= Beginning of Section =

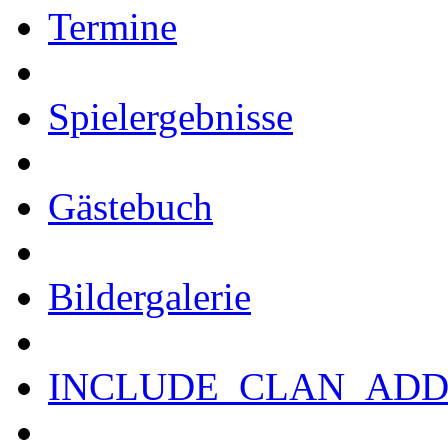
Termine
Spielergebnisse
Gästebuch
Bildergalerie
INCLUDE_CLAN_ADD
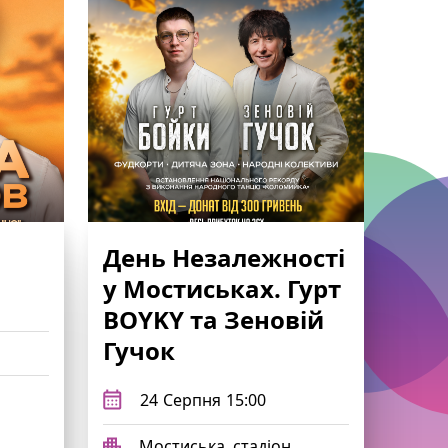
День Незалежності
у Мостиськах. Гурт
BOYKY та Зеновій
Гучок
24
Серпня
15:00
Мостиська, стадіон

= End of Section =

| TASK TO CARRY OUT |
Reprint the data verbatim, pictures excluded.

| ANSWER |
Termine
Spielergebnisse
Gästebuch
Bildergalerie
INCLUDE_CLAN_ADD
День Незалежності
у Мостиськах. Гурт
BOYKY та Зеновій
Гучок
24
Серпня
15:00
Мостиська, стадіон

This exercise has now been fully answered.